About the Author:
For over 20 years, Sandra Berenbaum's psychotherapy practice has focused exclusively on Lyme disease patients and their families. She has developed responsive psychotherapy, an approach geared to the specific needs of families coping with tick-borne illness. Her presentations at both national and regional conferences have helped educate practitioners about how to work with patients who have Lyme disease.

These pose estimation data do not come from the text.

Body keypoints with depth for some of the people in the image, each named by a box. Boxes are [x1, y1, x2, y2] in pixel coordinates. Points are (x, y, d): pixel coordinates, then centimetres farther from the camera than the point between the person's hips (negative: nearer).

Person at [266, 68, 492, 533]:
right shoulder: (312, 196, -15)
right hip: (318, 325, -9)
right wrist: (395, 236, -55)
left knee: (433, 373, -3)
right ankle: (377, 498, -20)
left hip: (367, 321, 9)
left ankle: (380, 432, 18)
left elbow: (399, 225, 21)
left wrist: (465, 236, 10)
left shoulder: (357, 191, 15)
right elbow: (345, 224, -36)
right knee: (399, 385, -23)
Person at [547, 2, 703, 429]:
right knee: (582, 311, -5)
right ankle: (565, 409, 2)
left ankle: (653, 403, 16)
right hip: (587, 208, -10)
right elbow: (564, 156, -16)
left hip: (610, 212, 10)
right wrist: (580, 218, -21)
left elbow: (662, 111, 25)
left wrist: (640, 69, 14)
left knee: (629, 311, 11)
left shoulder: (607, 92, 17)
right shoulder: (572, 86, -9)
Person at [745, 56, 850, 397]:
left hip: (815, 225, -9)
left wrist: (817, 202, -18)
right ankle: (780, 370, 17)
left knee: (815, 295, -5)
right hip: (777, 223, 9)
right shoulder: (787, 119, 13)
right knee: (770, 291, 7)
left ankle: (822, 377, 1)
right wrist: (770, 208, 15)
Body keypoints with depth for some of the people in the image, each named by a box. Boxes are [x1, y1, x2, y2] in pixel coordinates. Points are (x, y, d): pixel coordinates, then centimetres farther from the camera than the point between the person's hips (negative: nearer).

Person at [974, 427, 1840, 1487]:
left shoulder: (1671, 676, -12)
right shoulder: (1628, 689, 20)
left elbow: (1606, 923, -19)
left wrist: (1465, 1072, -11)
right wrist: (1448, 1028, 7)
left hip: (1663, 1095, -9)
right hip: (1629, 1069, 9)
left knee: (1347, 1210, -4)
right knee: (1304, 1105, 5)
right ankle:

Dorothy Kupcha Leland has a professional background in journalism, politics and book publishing. After her daughter became seriously disabled by Lyme disease in 2005, she became active with the national advocacy group LymeDisease.org. She now serves as its vice-president and writes the blog "Touched by Lyme."
Review:
"I wish I'd had this smart, fearless, insightful handbook on my own journey through the Lyme thicket. From negotiating with schools to handling doctors and relatives to tending a sick child's physical and psychic pain, Sandra K. Berenbaum and Dorothy Kupcha Leland have covered it all in When Your Child Has Lyme Disease: A Parent's Survival Guide. The best advice ever -your copy of this book will end up dog-eared with highlights and margin notes, and you'll carry it everywhere."
Pamela WeintraubAuthor, Cure Unknown: Inside the Lyme Epidemic
"An invaluable resource.... This remarkable book is both a practical guide and emotional touchstone....If you have a child with Lyme, no matter where you and your family are on this journey, this guide can help." John McCormick, The Huffington Post
"The book opens with the authors' experiences with Lyme Disease: a mother seeking a diagnosis and a therapist stricken with Bell's Palsy, a well-known Lyme calling card. The chapters continue to blend the authors' different perspectives, weaving a narrative applicable to anyone touched by the disease. While personal, the book contains myriad facts and a top-down view of the disease and its current impact in the US. Because of professional dogmatism, poor detection, and even financial interests, Lyme Disease remains an ailment confined to the shadows, making sufferers (especially parents) reliant on social support as much as medical protocol. In this way, the title complements the growing online communities of afflicted and affected people. Sections tackle everything from diet and exercise to mitigating the disease's impact on a child's social well-being. It effectively straddles the de facto faith in mainstream medicine and the often more personal and intuitive insights of alternative medicine."